Opinion

Et si on pensait aux contribuables?

Trop. C’est le mot qui vient à l’esprit quand on essaie de qualifier la hausse de salaires que la Ville de Saint-Hyacinthe vient d’accorder à ses cadres.

Résumons les faits. La Ville permet à ses 70 cadres un rattrapage salarial de 14% à compter de janvier, en plus de la hausse de 2,25% déjà prévue au contrat de travail. Le conseil municipal a ainsi entériné la recommandation de sa directrice générale, après avoir commandé une étude sur les salaires offerts aux cadres dans d’autres villes comparables.

On pourrait en dire beaucoup sur cette décision. La cheffe de Saint-Hyacinthe unie, Marjo Demers, a publié une lettre fort explicative dans le dernier numéro de Mobiles. Attardons-nous sur quelques aspects.

Que les cadres aient eu besoin d’un certain rattrapage, on peut en discuter. Mais Saint-Hyacinthe accordera un rattrapage à hauteur de 105% de la moyenne des salaires offerts dans les autres villes. Là, on n’est plus dans du rattrapage. On est plutôt dans l’enflure.

«Cette importante hausse de la rémunération ne peut qu’alimenter la spirale inflationniste et compromettre sérieusement la capacité d’agir de notre municipalité,» déclare avec justesse David Bousquet, l’un des deux conseillers qui ont voté contre la décision, l’autre étant Bernard Barré.

De façon générale, les employés municipaux sont les employés du secteur public les mieux payés en ce moment. D’ailleurs, le gouvernement Legault ne se gêne plus pour le rappeler aux maires qui demandent un rehaussement financier pour faire face à leurs obligations. Ils n’ont pas nécessairement tort car les villes comptent essentiellement sur l’impôt foncier pour leurs revenus. Par contre, avant de demander l’aide de Québec, ils devraient faire le ménage dans leur propre cour.
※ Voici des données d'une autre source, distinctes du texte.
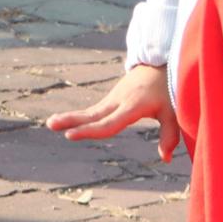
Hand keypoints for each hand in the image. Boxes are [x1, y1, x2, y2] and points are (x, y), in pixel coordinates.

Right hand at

Comment expliquer pareil phénomène? Les élus municipaux sont souvent bien mal placés pour tenir tête à leurs employés. Les villes offrent les services les plus près des citoyens et contrairement aux autres niveaux de gouvernement, elles ne peuvent pas voter de lois pour imposer un retour au travail ou des conditions de travail.

L’autre élément qui explique cette situation, c’est la comparaison systématique avec les autres municipalités. Cette façon de faire entraîne inévitablement une inflation des salaires. Que pensez-vous que feront les autres employés de la Ville quand viendra le temps de négocier leurs nouvelles conditions de travail? Une grande partie du problème est là.

L’absent de taille : les contribuables

L’administration municipale s’est bien défendue pour expliquer sa décision. On veut retenir les cadres. Or, depuis quelques années, on assiste aux portes tournantes. La rareté de la main d’œuvre n’explique pas tout. L’ambiance de travail ne semble pas la meilleure au sein de l’organisation municipale. On peut aussi se demander pourquoi les nouveaux cadres ne proviennent pas davantage de ses propres employés.

Bref, l’absent de taille dans ce débat est le contribuable. Au moment où beaucoup de propriétaires se voient égorgés par la hausse des taux d’intérêt et que l’inflation gruge tous les budgets, voilà que les cadres auront droit à une grosse augmentation de salaires, entre 9 538$ et 25 736$ selon le cas, à compter de janvier.

Faudra l’avoir en tête quand on recevra notre prochain compte de taxes.